What can East Africa’s trading bloc do about violence in the DRC?

People in military uniform stand near white tanks.
Reuters/Djaffar Sabiti
Peacekeepers on patrol.
By Carlos Mureithi
Published Last updated

Security in the eastern part of the Democratic Republic of Congo (DRC), the newest member of the East African Community (EAC), has been deteriorating over the past three months due to rebel activities and reprisals against civilian populations.

On March 28, just a day before the DRC officially joined the EAC, fighters from the M23 rebel group attacked military positions near the country’s border with Uganda and Rwanda. And the following day, eight peacekeepers died when a United Nations helicopter crashed in eastern DRC. The situation in the DRC is recurrent in different parts of the country, with conflict being caused by armed groups interested in minerals, as well as ethnic, cultural, religious, and political rivalries.

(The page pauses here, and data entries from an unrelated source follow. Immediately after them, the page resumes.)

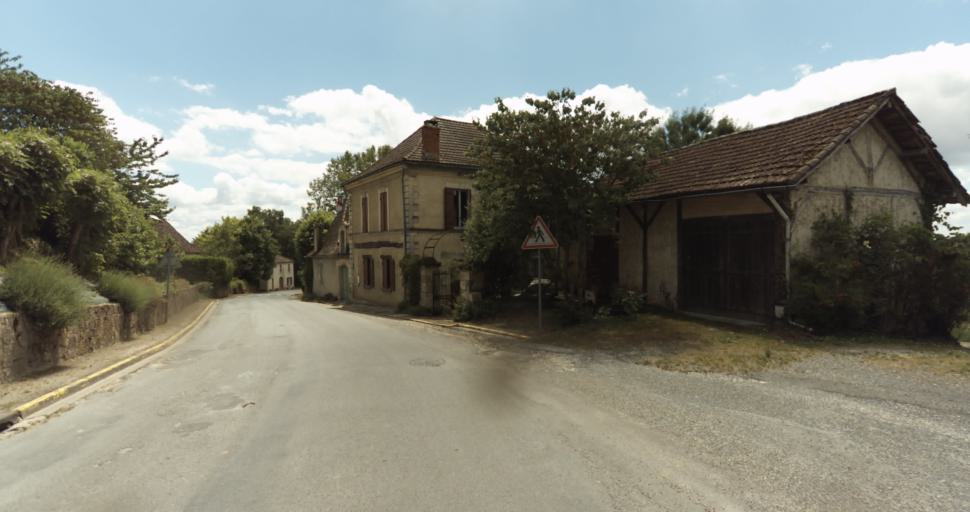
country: FR
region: Aquitaine
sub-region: Departement du Lot-et-Garonne
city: Villereal
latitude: 44.6931
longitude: 0.7514
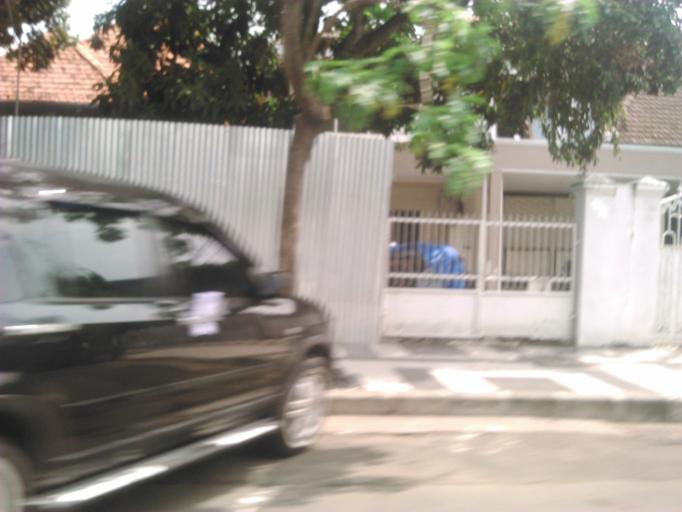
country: ID
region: East Java
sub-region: Kota Surabaya
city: Surabaya
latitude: -7.2587
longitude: 112.7479
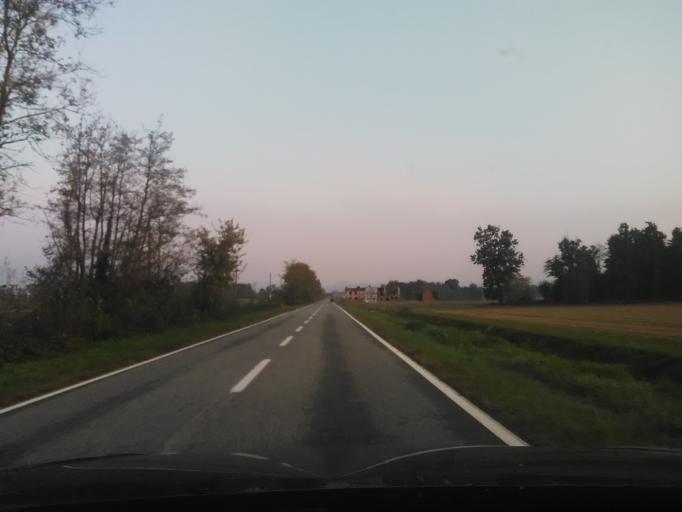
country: IT
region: Piedmont
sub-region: Provincia di Vercelli
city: Rovasenda
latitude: 45.5435
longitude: 8.3023
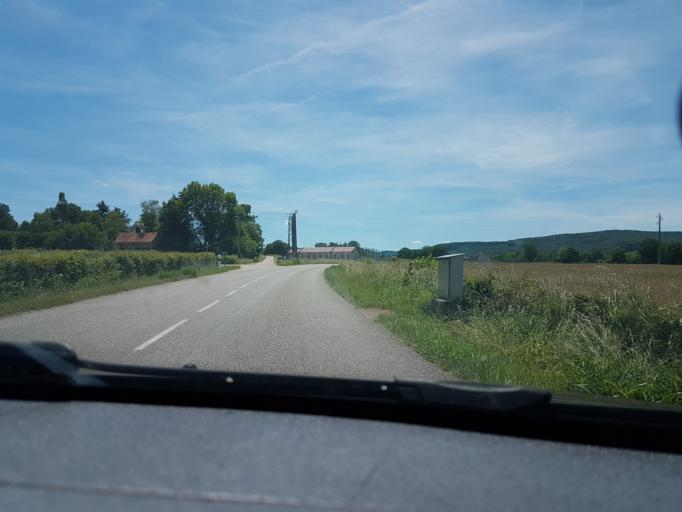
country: FR
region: Bourgogne
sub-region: Departement de Saone-et-Loire
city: Epinac
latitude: 46.9793
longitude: 4.5061
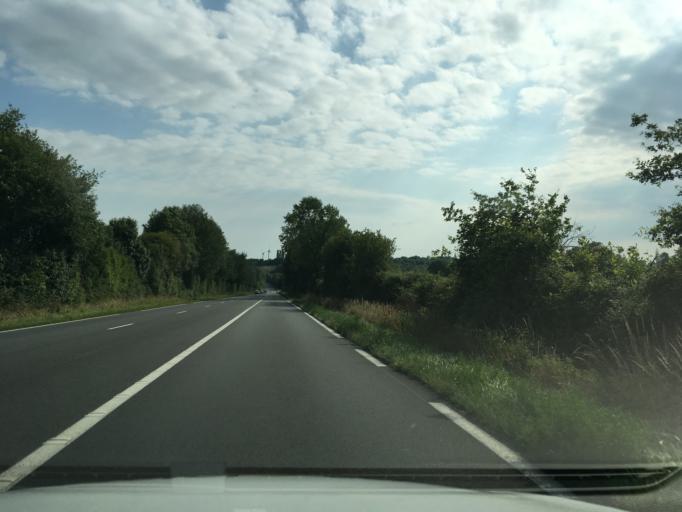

With the DRC joining Burundi, Kenya, Rwanda, South Sudan, Tanzania, and Uganda in the EAC this week, it is unclear what impact membership of the trading bloc can have on chronic violence. It is an economic grouping, after all, and the main expected benefit of the DRC joining is increased trade. But the organization also aims to achieve security and stability in the region.

The East African Community has a strategy and a framework on security

The EAC has a regional strategy on peace and security. Further, member states cooperate in all defense affairs to promote peace, security and stability in the community. However, none of this is the bloc’s primary objective.

Congolese leaders, meanwhile, are optimistic that joining the bloc will present security benefits for the country.

Deputy prime minister Christophe Lutundula Apala Pen’Apala, who is also the minister for foreign affairs, said earlier this year that the country was keen on tackling security challenges in eastern DRC with the EAC. And in his address to heads of EAC member states on March 28, when his country was admitted into the alliance, president Felix Tshisekedi expressed a similar sentiment.

“This membership will also allow the application of the community’s collective security pact,” he said, “and the enhanced pooling of forces against the activism of local and foreign armed groups, as well as terrorism.”